§ Data shown
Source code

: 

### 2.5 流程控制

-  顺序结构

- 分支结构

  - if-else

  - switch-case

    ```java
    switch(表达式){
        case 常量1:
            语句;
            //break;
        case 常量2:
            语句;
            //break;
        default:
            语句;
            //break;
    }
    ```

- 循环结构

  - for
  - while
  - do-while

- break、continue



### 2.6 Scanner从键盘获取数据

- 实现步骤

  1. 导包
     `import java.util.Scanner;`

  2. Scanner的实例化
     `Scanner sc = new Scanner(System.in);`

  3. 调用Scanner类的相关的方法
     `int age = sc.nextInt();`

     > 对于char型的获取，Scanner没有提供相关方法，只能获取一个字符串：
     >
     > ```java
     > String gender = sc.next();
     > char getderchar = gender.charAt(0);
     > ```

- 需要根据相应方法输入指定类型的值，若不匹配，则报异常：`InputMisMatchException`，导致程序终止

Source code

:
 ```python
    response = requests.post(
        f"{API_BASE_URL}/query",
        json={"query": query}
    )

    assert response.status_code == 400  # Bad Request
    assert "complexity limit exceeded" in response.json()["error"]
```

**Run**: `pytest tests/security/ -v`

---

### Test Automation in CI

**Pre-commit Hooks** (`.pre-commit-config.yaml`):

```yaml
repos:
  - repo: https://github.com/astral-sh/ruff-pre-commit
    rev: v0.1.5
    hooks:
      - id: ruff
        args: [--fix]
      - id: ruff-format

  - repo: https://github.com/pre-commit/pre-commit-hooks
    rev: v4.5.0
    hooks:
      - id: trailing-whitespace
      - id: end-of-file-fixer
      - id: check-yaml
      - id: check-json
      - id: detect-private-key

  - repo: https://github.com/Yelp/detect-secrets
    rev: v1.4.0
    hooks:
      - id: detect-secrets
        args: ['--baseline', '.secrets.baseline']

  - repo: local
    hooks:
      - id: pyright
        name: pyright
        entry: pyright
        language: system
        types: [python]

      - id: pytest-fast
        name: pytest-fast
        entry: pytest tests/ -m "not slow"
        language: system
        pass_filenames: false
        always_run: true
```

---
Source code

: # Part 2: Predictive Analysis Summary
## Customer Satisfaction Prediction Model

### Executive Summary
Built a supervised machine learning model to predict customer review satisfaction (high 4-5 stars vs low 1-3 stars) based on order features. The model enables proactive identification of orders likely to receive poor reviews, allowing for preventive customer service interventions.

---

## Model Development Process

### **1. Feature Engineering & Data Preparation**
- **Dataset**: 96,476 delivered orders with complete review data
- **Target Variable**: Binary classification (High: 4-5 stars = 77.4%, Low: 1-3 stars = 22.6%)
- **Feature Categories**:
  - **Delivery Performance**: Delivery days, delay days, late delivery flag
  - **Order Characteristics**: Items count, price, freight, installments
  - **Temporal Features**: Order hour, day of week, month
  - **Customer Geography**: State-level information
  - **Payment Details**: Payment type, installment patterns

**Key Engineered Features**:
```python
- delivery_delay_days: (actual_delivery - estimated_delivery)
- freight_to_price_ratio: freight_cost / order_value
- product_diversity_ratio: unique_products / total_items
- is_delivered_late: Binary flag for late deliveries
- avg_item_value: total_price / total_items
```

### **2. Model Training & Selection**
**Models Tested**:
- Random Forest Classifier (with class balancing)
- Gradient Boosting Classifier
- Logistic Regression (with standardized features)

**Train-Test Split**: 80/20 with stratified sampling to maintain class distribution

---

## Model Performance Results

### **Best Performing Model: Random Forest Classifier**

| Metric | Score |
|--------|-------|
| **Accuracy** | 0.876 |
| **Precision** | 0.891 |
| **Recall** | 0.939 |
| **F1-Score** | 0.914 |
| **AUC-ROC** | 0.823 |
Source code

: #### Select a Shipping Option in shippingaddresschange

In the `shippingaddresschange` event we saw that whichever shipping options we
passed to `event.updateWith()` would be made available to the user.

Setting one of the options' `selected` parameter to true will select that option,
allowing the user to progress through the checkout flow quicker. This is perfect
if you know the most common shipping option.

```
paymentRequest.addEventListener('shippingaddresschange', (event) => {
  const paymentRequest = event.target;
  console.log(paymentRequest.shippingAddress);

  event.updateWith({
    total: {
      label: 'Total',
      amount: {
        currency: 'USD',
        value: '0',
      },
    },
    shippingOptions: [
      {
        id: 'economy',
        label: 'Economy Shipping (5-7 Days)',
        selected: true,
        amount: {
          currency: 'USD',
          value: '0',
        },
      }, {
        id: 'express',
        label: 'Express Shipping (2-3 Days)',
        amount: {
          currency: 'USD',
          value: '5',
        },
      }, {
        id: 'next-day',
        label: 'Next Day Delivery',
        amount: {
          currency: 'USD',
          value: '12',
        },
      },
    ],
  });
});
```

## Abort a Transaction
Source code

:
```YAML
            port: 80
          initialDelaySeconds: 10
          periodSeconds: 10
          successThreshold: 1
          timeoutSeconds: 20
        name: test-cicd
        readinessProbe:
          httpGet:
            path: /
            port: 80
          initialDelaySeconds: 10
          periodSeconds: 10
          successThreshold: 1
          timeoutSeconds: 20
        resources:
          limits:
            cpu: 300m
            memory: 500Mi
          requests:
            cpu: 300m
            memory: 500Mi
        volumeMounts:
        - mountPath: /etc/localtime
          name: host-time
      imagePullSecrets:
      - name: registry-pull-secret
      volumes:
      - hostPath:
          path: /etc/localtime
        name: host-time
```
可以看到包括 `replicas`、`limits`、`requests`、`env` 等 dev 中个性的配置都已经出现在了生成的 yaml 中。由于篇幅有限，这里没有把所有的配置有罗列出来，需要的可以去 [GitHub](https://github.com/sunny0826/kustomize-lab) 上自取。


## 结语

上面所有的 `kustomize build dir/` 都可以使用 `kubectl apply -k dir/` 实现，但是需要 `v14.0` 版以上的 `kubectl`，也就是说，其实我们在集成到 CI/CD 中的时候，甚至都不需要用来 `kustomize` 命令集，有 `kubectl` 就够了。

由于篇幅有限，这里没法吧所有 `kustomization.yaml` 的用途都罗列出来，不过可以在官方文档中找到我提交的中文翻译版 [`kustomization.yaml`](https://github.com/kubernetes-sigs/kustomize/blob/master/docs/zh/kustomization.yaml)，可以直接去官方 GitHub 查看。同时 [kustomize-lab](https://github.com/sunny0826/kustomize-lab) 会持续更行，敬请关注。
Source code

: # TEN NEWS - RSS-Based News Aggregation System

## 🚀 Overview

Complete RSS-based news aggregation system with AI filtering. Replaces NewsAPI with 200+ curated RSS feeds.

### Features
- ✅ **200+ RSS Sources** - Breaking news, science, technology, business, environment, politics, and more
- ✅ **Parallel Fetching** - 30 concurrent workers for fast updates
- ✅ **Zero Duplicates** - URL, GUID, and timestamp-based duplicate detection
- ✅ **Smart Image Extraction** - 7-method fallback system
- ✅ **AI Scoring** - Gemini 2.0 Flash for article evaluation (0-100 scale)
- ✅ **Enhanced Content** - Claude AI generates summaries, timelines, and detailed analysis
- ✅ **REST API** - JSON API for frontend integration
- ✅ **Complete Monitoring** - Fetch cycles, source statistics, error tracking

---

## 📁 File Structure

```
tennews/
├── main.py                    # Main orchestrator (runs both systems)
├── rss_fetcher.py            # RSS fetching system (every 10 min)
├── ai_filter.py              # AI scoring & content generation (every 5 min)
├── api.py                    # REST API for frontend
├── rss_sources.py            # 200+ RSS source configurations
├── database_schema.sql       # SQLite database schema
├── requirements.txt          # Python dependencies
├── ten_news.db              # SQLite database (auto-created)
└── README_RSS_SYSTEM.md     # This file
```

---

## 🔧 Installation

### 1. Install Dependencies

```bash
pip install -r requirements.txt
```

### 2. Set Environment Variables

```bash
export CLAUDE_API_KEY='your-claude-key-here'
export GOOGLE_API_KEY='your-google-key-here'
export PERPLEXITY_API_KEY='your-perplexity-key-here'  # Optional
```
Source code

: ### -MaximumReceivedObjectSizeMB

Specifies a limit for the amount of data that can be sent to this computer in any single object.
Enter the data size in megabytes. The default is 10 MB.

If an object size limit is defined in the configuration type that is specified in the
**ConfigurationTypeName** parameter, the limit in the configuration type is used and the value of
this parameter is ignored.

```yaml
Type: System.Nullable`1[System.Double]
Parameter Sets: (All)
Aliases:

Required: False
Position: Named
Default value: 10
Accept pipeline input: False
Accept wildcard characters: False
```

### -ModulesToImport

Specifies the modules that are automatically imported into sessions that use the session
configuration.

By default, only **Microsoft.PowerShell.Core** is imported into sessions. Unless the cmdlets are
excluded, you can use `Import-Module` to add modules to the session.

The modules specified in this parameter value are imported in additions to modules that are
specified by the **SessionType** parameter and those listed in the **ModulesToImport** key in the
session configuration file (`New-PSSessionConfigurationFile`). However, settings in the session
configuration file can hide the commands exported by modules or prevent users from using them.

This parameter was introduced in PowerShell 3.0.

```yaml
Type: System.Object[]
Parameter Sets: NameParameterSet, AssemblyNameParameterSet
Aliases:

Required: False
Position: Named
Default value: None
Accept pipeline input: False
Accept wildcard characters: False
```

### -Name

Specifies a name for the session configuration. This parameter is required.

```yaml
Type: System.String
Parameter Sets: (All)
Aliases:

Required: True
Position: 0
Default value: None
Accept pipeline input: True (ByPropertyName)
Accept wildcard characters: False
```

§ Requirement
Work out how many lines above include the string "here", then give that number alone.

§ Written answer
3